## Exercise details
Restate each record word for word, omitting whatever pictures it holds.

## Records from a data source
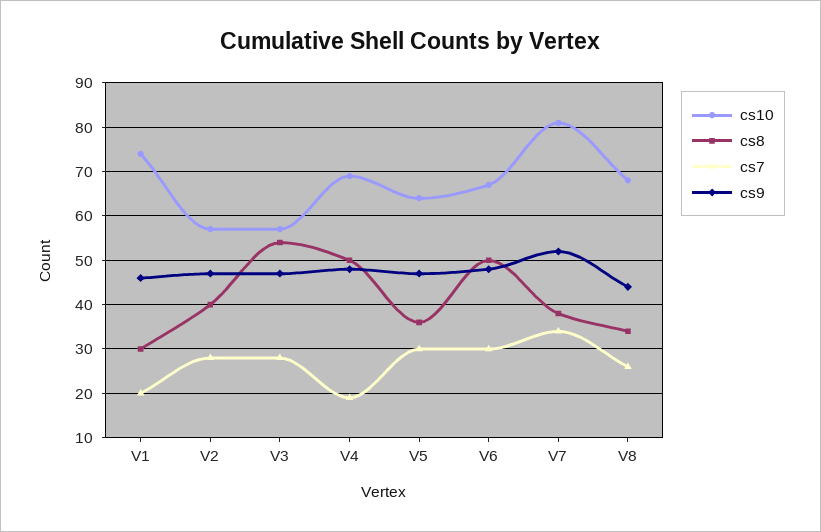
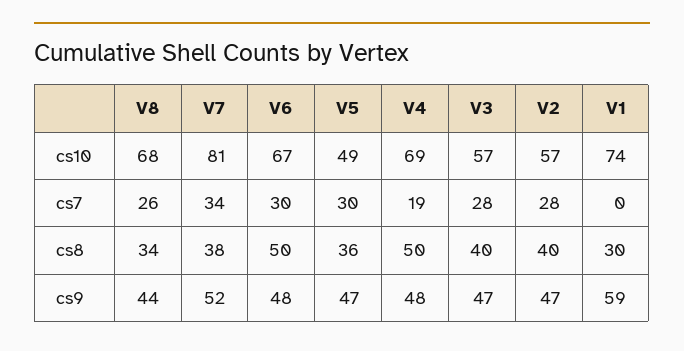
  {
    "cs10": {
      "V1": 74,
      "V2": 57,
      "V3": 57,
      "V4": 69,
-     "V5": 65,
+     "V5": 49,
      "V6": 67,
      "V7": 81,
      "V8": 68
    },
    "cs8": {
      "V1": 30,
      "V2": 40,
-     "V3": 55,
+     "V3": 40,
      "V4": 50,
      "V5": 36,
      "V6": 50,
      "V7": 38,
      "V8": 34
    },
    "cs7": {
-     "V1": 20,
+     "V1": 0,
      "V2": 28,
      "V3": 28,
      "V4": 19,
      "V5": 30,
      "V6": 30,
      "V7": 34,
      "V8": 26
    },
    "cs9": {
-     "V1": 45,
+     "V1": 59,
      "V2": 47,
      "V3": 47,
      "V4": 48,
      "V5": 47,
      "V6": 48,
      "V7": 52,
      "V8": 44
    }
  }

## Response to this task
  {
    "cs10": {
      "V1": 74,
      "V2": 57,
      "V3": 57,
      "V4": 69,
-     "V5": 65,
+     "V5": 49,
      "V6": 67,
      "V7": 81,
      "V8": 68
    },
    "cs8": {
      "V1": 30,
      "V2": 40,
-     "V3": 55,
+     "V3": 40,
      "V4": 50,
      "V5": 36,
      "V6": 50,
      "V7": 38,
      "V8": 34
    },
    "cs7": {
-     "V1": 20,
+     "V1": 0,
      "V2": 28,
      "V3": 28,
      "V4": 19,
      "V5": 30,
      "V6": 30,
      "V7": 34,
      "V8": 26
    },
    "cs9": {
-     "V1": 45,
+     "V1": 59,
      "V2": 47,
      "V3": 47,
      "V4": 48,
      "V5": 47,
      "V6": 48,
      "V7": 52,
      "V8": 44
    }
  }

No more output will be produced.